**REQUIREMENT**
Copy out the listing below with every "Geschlossen" changed to "Closed" and nothing else altered. Leave out the pictures.

╔══

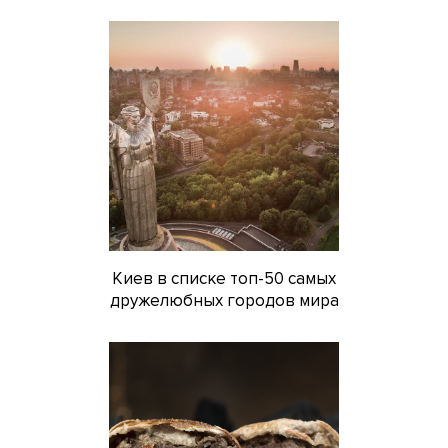
Киев в списке топ-50 самых
дружелюбных городов мира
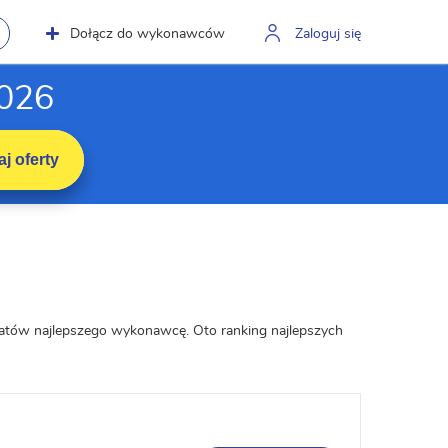
Dołącz do wykonawców
Zaloguj się
2026
j oferty
datów najlepszego wykonawcę. Oto ranking najlepszych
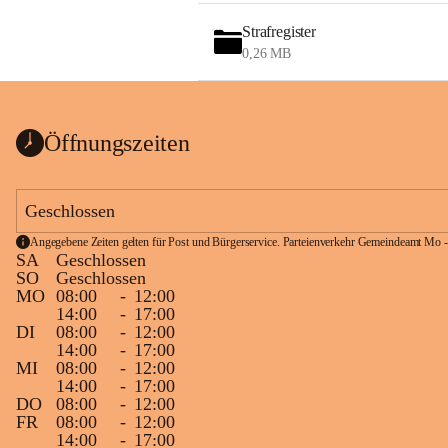
Strafregister
0,26 MB
Öffnungszeiten
Geschlossen
Angegebene Zeiten gelten für Post und Bürgerservice. Parteienverkehr Gemeindeamt Mo -
SA
Geschlossen
SO
Geschlossen
MO
08:00
-
12:00
14:00
-
17:00
DI
08:00
-
12:00
14:00
-
17:00
MI
08:00
-
12:00
14:00
-
17:00
DO
08:00
-
12:00
FR
08:00
-
12:00
14:00
-
17:00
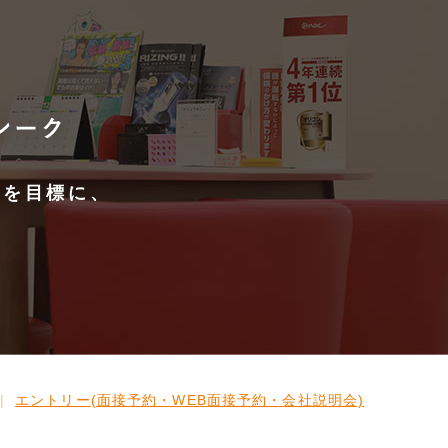
とを目標に、
エントリー
(面接予約・WEB面接予約・
会社説明会)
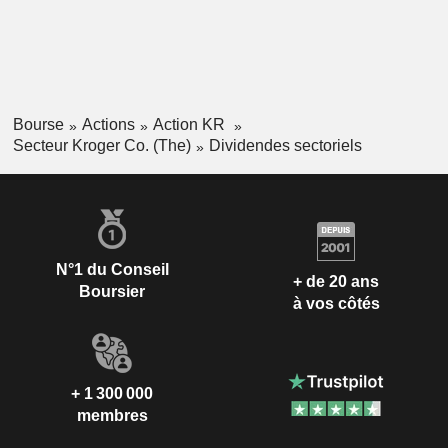
Bourse
Actions
Action KR
Secteur Kroger Co. (The)
Dividendes sectoriels
N°1 du Conseil
+ de 20 ans
Boursier
à vos côtés
+ 1 300 000
membres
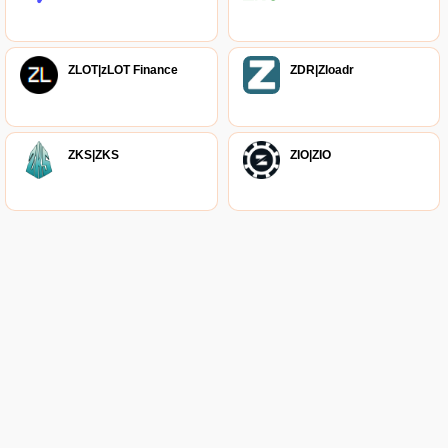
ZLOT|zLOT Finance
ZDR|Zloadr
ZKS|ZKS
ZIO|ZIO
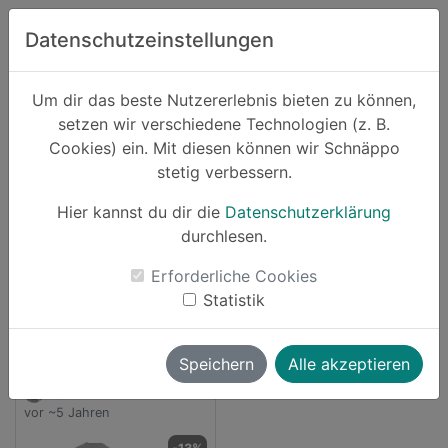
Zum Hauptinhalt springen
Datenschutzeinstellungen
Schnäppo.
Um dir das beste Nutzererlebnis bieten zu können,
Suchen
setzen wir verschiedene Technologien (z. B.
home
Cookies) ein. Mit diesen können wir Schnäppo
Anbieter
bild
stetig verbessern.
Schnäppchen von bild
Hier kannst du dir die
Datenschutzerklärung
durchlesen.
1 Angebot
Erforderliche Cookies
launch
Direkt zum Anbieter
Statistik
Speichern
Alle akzeptieren
vallii
vor ~5 Jahren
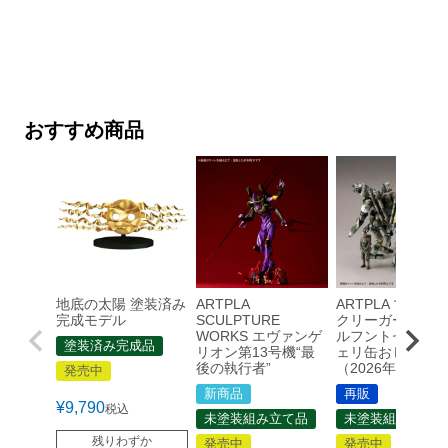
おすすめ商品
地底の太陽 塗装済み
ARTPLA
ARTPLA マシー
完成モデル
SCULPTURE
クリーガー ファ
WORKS エヴァンゲ
ルフントセット＆
塗装済み完成品
リオン第13号機“最
ェリ缶おじさん
後の執行者”
（2026年再販）
発売中
新商品
再販
¥
9,790
税込
未塗装組み立て品
未塗装組み立て品
残りわずか
発売中
発売中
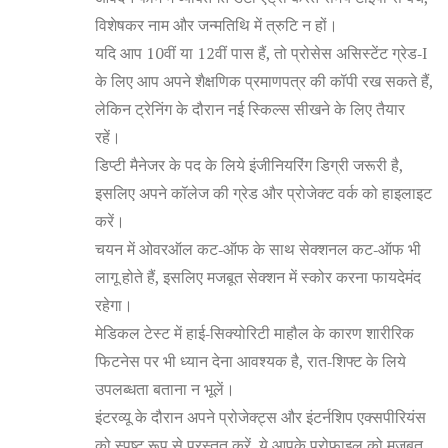
विशेषकर नाम और जन्मतिथि में त्रुटि न हों।
यदि आप 10वीं या 12वीं पास हैं, तो प्रोसेस असिस्टेंट ग्रेड‑I
के लिए आप अपने शैक्षणिक प्रमाणपत्र की कॉपी रख सकते हैं,
लेकिन ट्रेनिंग के दौरान नई स्किल्स सीखने के लिए तैयार
रहें।
डिप्टी मैनेजर के पद के लिये इंजीनियरिंग डिग्री जरूरी है,
इसलिए अपने कॉलेज की ग्रेड और प्रोजेक्ट वर्क को हाइलाइट
करें।
चयन में ओवरऑल कट‑ऑफ के साथ सेक्शनल कट‑ऑफ भी
लागू होते हैं, इसलिए मजबूत सेक्शन में स्कोर करना फायदेमंद
रहेगा।
मेडिकल टेस्ट में हाई‑सिक्योरिटी माहौल के कारण शारीरिक
फिटनेस पर भी ध्यान देना आवश्यक है, रात‑शिफ्ट के लिये
उपलब्धता बताना न भूलें।
इंटरव्यू के दौरान अपने प्रोजेक्ट्स और इंटर्नशिप एक्सपीरियंस
को स्पष्ट रूप से प्रस्तुत करें, ये आपके प्रोफ़ाइल को मजबूत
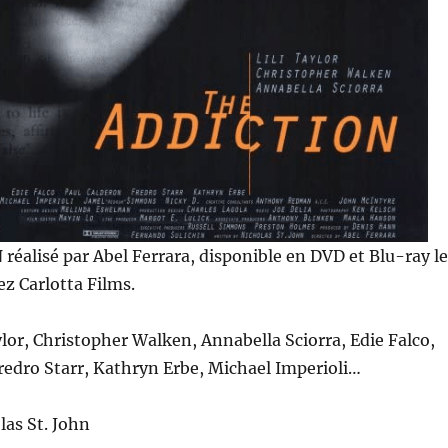
N
réalisé par Abel Ferrara, disponible en DVD et Blu-ray le
z Carlotta Films.
ylor, Christopher Walken, Annabella Sciorra, Edie Falco,
redro Starr, Kathryn Erbe, Michael Imperioli…
las St. John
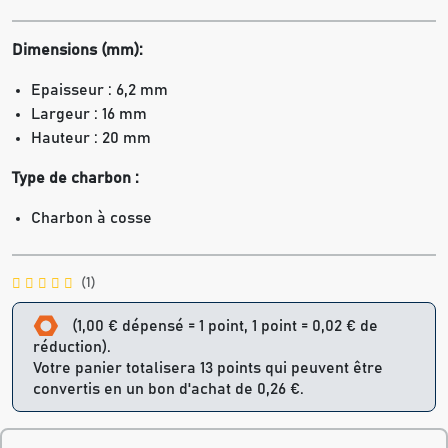
Dimensions (mm):
Epaisseur : 6,2 mm
Largeur : 16 mm
Hauteur : 20 mm
Type de charbon :
Charbon à cosse
(1)
(1,00 € dépensé = 1 point, 1 point = 0,02 € de
réduction).
Votre panier totalisera 13 points qui peuvent être
convertis en un bon d'achat de 0,26 €.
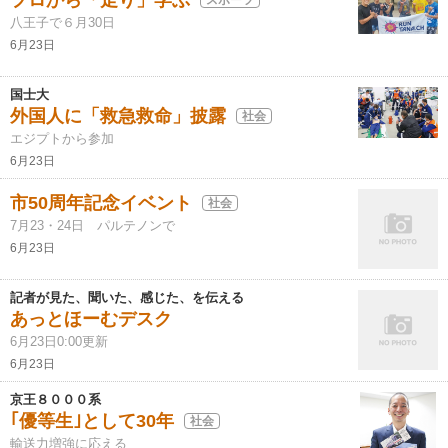
プロから「走り」学ぶ
八王子で６月30日
6月23日
国士大
外国人に「救急救命」披露
社会
エジプトから参加
6月23日
市50周年記念イベント
社会
7月23・24日 パルテノンで
6月23日
記者が見た、聞いた、感じた、を伝える
あっとほーむデスク
6月23日0:00更新
6月23日
京王８０００系
｢優等生｣として30年
社会
輸送力増強に応える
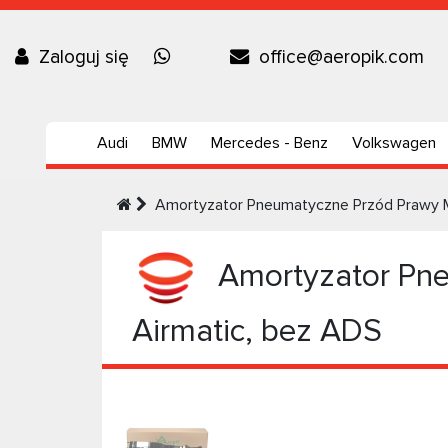
Zaloguj się
office@aeropik.com
Audi
BMW
Mercedes - Benz
Volkswagen
Amortyzator Pneumatyczne Przód Prawy M
Amortyzator Pne
Airmatic, bez ADS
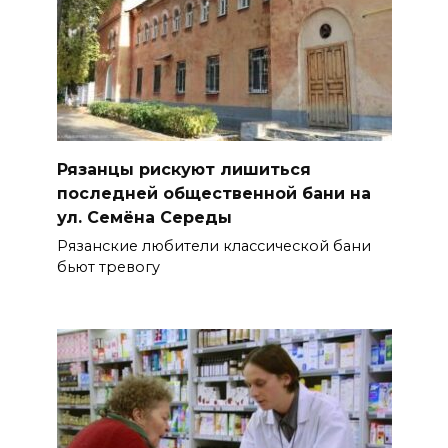
Рязанцы рискуют лишиться
последней общественной бани на
ул. Семёна Середы
Рязанские любители классической бани
бьют тревогу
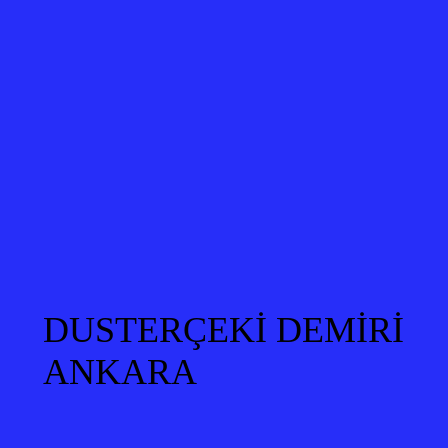
DUSTERÇEKİ DEMİRİ
ANKARA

╚══

**PROBLEM SOLUTION**
Киев в списке топ-50 самых
дружелюбных городов мира
Dołącz do wykonawców
Zaloguj się
2026
j oferty
datów najlepszego wykonawcę. Oto ranking najlepszych
Strafregister
0,26 MB
Öffnungszeiten
Closed
Angegebene Zeiten gelten für Post und Bürgerservice. Parteienverkehr Gemeindeamt Mo -
SA
Closed
SO
Closed
MO
08:00
-
12:00
14:00
-
17:00
DI
08:00
-
12:00
14:00
-
17:00
MI
08:00
-
12:00
14:00
-
17:00
DO
08:00
-
12:00
FR
08:00
-
12:00
14:00
-
17:00
とを目標に、
エントリー
(面接予約・WEB面接予約・
会社説明会)
Bourse
Actions
Action KR
Secteur Kroger Co. (The)
Dividendes sectoriels
N°1 du Conseil
+ de 20 ans
Boursier
à vos côtés
+ 1 300 000
membres
ZLOT|zLOT Finance
ZDR|Zloadr
ZKS|ZKS
ZIO|ZIO
Zum Hauptinhalt springen
Datenschutzeinstellungen
Schnäppo.
Um dir das beste Nutzererlebnis bieten zu können,
Suchen
setzen wir verschiedene Technologien (z. B.
home
Cookies) ein. Mit diesen können wir Schnäppo
Anbieter
bild
stetig verbessern.
Schnäppchen von bild
Hier kannst du dir die
Datenschutzerklärung
durchlesen.
1 Angebot
Erforderliche Cookies
launch
Direkt zum Anbieter
Statistik
Speichern
Alle akzeptieren
vallii
vor ~5 Jahren
おすすめ商品
地底の太陽 塗装済み
ARTPLA
ARTPLA マシー
完成モデル
SCULPTURE
クリーガー ファ
WORKS エヴァンゲ
ルフントセット＆
塗装済み完成品
リオン第13号機“最
ェリ缶おじさん
後の執行者”
（2026年再販）
発売中
新商品
再販
¥
9,790
税込
未塗装組み立て品
未塗装組み立て品
残りわずか
発売中
発売中
विशेषकर नाम और जन्मतिथि में त्रुटि न हों।
यदि आप 10वीं या 12वीं पास हैं, तो प्रोसेस असिस्टेंट ग्रेड‑I
के लिए आप अपने शैक्षणिक प्रमाणपत्र की कॉपी रख सकते हैं,
लेकिन ट्रेनिंग के दौरान नई स्किल्स सीखने के लिए तैयार
रहें।
डिप्टी मैनेजर के पद के लिये इंजीनियरिंग डिग्री जरूरी है,
इसलिए अपने कॉलेज की ग्रेड और प्रोजेक्ट वर्क को हाइलाइट
करें।
चयन में ओवरऑल कट‑ऑफ के साथ सेक्शनल कट‑ऑफ भी
लागू होते हैं, इसलिए मजबूत सेक्शन में स्कोर करना फायदेमंद
रहेगा।
मेडिकल टेस्ट में हाई‑सिक्योरिटी माहौल के कारण शारीरिक
फिटनेस पर भी ध्यान देना आवश्यक है, रात‑शिफ्ट के लिये
उपलब्धता बताना न भूलें।
इंटरव्यू के दौरान अपने प्रोजेक्ट्स और इंटर्नशिप एक्सपीरियंस
को स्पष्ट रूप से प्रस्तुत करें, ये आपके प्रोफ़ाइल को मजबूत
N
réalisé par Abel Ferrara, disponible en DVD et Blu-ray le
z Carlotta Films.
ylor, Christopher Walken, Annabella Sciorra, Edie Falco,
redro Starr, Kathryn Erbe, Michael Imperioli…
las St. John
Dimensions (mm):
Epaisseur : 6,2 mm
Largeur : 16 mm
Hauteur : 20 mm
Type de charbon :
Charbon à cosse
(1)
(1,00 € dépensé = 1 point, 1 point = 0,02 € de
réduction).
Votre panier totalisera 13 points qui peuvent être
convertis en un bon d'achat de 0,26 €.
プロから「走り」学ぶ
八王子で６月30日
6月23日
国士大
外国人に「救急救命」披露
社会
エジプトから参加
6月23日
市50周年記念イベント
社会
7月23・24日 パルテノンで
6月23日
記者が見た、聞いた、感じた、を伝える
あっとほーむデスク
6月23日0:00更新
6月23日
京王８０００系
｢優等生｣として30年
社会
輸送力増強に応える
Zaloguj się
office@aeropik.com
Audi
BMW
Mercedes - Benz
Volkswagen
Amortyzator Pneumatyczne Przód Prawy M
Amortyzator Pne
Airmatic, bez ADS
Рязанцы рискуют лишиться
последней общественной бани на
ул. Семёна Середы
Рязанские любители классической бани
бьют тревогу
DUSTERÇEKİ DEMİRİ
ANKARA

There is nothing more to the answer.